DIRECTIONS:
From the entries below, reproduce exactly the line containing "image demonstrates no", the line containing "non-Hodgkin's type, Low", and every line in between, with nothing added.

INPUT DATA:
++++++++++++++++++++

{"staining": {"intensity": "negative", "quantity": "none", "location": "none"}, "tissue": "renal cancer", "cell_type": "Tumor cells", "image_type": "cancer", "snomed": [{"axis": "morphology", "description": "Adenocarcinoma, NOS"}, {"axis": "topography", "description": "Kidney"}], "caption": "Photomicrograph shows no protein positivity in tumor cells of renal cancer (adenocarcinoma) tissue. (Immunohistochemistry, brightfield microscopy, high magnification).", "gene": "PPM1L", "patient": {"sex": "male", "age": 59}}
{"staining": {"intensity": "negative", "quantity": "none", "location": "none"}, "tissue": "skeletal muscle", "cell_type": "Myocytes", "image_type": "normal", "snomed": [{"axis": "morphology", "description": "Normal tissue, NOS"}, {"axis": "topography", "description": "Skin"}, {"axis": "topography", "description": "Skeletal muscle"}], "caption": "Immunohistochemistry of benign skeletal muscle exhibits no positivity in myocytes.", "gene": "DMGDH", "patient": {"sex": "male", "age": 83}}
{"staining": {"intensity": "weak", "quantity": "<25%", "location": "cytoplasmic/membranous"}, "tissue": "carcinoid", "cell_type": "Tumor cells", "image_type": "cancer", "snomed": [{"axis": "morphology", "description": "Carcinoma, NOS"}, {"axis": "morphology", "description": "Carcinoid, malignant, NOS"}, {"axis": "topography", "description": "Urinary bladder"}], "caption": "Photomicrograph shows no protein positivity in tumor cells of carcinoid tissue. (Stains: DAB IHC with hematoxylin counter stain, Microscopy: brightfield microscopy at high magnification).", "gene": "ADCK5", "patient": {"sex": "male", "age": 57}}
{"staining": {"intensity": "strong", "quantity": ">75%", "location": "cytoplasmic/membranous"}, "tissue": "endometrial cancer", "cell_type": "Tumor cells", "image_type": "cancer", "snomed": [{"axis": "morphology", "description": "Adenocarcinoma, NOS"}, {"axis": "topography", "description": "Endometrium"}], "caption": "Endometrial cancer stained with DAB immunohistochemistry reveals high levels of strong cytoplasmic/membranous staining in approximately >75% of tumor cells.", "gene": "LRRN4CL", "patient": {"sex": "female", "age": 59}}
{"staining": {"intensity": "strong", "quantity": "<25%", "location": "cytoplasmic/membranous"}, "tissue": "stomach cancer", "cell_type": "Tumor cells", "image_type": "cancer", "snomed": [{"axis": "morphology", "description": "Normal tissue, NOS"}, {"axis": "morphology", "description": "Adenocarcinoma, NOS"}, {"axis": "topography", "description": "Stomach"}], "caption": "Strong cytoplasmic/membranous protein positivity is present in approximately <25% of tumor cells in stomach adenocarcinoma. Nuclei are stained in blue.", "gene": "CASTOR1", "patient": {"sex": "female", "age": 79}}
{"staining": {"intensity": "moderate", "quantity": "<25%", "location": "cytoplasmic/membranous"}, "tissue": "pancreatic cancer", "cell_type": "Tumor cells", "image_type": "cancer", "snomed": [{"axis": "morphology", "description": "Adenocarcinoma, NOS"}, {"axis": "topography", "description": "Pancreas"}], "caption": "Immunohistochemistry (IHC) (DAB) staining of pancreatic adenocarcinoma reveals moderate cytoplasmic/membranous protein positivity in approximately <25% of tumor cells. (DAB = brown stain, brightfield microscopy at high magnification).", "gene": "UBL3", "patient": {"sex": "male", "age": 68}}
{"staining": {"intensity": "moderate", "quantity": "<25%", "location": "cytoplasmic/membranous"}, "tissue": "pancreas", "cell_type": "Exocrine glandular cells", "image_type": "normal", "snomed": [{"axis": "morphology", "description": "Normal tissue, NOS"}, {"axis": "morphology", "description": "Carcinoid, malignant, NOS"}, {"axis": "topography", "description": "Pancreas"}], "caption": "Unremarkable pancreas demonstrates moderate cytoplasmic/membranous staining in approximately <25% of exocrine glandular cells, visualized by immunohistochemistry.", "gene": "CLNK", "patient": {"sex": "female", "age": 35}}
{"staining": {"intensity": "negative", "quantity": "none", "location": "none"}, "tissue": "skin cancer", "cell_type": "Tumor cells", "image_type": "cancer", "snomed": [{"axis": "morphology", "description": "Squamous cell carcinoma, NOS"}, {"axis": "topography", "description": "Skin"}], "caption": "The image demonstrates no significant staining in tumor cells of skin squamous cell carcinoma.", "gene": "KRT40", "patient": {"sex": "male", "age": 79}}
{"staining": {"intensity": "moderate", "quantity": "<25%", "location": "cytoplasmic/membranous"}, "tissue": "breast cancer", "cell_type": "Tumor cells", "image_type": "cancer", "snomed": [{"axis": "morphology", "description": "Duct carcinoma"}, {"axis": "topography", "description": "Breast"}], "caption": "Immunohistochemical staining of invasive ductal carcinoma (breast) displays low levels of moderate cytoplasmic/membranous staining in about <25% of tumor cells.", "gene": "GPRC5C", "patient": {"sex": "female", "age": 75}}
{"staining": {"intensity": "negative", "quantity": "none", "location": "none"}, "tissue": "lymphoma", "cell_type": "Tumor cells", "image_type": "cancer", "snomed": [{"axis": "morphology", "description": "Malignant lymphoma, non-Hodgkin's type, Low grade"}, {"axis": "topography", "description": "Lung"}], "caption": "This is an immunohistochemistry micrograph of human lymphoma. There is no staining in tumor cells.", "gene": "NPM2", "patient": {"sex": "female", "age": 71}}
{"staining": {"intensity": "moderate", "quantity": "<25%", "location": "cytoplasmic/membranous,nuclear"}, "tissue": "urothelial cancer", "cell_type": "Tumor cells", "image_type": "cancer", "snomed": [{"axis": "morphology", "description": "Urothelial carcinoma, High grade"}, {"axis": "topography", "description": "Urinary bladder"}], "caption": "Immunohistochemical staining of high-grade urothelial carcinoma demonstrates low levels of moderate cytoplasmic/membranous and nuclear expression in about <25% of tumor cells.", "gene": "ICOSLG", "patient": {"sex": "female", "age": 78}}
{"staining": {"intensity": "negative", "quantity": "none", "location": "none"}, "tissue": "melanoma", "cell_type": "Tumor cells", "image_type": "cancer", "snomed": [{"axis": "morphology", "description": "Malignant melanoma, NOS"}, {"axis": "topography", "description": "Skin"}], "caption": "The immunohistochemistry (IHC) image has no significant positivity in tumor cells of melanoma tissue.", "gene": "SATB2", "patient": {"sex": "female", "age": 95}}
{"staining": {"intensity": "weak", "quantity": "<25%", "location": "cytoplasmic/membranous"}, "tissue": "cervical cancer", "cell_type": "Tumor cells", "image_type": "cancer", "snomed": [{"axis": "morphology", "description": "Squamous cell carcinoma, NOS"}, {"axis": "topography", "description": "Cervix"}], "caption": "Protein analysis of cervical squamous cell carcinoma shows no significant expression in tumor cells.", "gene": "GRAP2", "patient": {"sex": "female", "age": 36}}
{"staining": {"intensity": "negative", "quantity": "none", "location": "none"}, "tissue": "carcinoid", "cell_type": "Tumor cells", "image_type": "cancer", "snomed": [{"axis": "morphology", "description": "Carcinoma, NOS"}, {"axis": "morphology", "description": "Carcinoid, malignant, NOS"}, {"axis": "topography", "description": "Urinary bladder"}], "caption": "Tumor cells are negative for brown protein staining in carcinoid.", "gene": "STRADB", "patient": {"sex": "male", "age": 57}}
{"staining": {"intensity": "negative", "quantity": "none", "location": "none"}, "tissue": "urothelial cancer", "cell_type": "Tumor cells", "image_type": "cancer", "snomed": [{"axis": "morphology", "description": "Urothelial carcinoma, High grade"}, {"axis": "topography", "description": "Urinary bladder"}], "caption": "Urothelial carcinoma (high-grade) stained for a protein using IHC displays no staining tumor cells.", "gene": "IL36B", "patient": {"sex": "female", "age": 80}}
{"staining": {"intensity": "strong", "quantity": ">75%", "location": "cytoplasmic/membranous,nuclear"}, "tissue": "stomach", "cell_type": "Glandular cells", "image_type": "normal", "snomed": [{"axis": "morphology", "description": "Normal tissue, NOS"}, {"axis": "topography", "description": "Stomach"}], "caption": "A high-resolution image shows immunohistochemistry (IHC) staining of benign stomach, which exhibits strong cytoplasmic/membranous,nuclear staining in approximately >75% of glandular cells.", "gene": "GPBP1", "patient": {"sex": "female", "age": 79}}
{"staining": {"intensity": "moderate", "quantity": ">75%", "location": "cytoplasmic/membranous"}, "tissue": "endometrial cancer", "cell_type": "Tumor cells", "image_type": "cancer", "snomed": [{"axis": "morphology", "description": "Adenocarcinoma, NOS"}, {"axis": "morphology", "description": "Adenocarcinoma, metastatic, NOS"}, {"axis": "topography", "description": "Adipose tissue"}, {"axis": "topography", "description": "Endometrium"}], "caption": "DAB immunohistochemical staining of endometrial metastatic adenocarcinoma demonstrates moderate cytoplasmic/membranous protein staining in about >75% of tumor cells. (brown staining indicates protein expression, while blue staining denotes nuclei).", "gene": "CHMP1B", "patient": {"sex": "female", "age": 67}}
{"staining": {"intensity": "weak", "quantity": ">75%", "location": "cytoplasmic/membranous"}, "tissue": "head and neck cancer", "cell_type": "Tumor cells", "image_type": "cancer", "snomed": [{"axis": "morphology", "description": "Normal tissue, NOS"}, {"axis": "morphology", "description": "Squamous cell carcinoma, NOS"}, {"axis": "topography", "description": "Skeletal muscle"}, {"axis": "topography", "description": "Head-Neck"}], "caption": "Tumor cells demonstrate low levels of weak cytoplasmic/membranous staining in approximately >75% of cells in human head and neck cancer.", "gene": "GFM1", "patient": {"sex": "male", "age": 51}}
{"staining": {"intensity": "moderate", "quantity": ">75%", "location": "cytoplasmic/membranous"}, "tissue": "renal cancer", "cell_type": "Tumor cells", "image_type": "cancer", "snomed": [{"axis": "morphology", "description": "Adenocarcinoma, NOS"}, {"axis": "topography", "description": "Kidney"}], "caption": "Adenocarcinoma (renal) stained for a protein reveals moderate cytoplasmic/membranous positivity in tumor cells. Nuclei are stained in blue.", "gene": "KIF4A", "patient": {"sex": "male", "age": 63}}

++++++++++++++++++++

TASK SOLUTION:
{"staining": {"intensity": "negative", "quantity": "none", "location": "none"}, "tissue": "skin cancer", "cell_type": "Tumor cells", "image_type": "cancer", "snomed": [{"axis": "morphology", "description": "Squamous cell carcinoma, NOS"}, {"axis": "topography", "description": "Skin"}], "caption": "The image demonstrates no significant staining in tumor cells of skin squamous cell carcinoma.", "gene": "KRT40", "patient": {"sex": "male", "age": 79}}
{"staining": {"intensity": "moderate", "quantity": "<25%", "location": "cytoplasmic/membranous"}, "tissue": "breast cancer", "cell_type": "Tumor cells", "image_type": "cancer", "snomed": [{"axis": "morphology", "description": "Duct carcinoma"}, {"axis": "topography", "description": "Breast"}], "caption": "Immunohistochemical staining of invasive ductal carcinoma (breast) displays low levels of moderate cytoplasmic/membranous staining in about <25% of tumor cells.", "gene": "GPRC5C", "patient": {"sex": "female", "age": 75}}
{"staining": {"intensity": "negative", "quantity": "none", "location": "none"}, "tissue": "lymphoma", "cell_type": "Tumor cells", "image_type": "cancer", "snomed": [{"axis": "morphology", "description": "Malignant lymphoma, non-Hodgkin's type, Low grade"}, {"axis": "topography", "description": "Lung"}], "caption": "This is an immunohistochemistry micrograph of human lymphoma. There is no staining in tumor cells.", "gene": "NPM2", "patient": {"sex": "female", "age": 71}}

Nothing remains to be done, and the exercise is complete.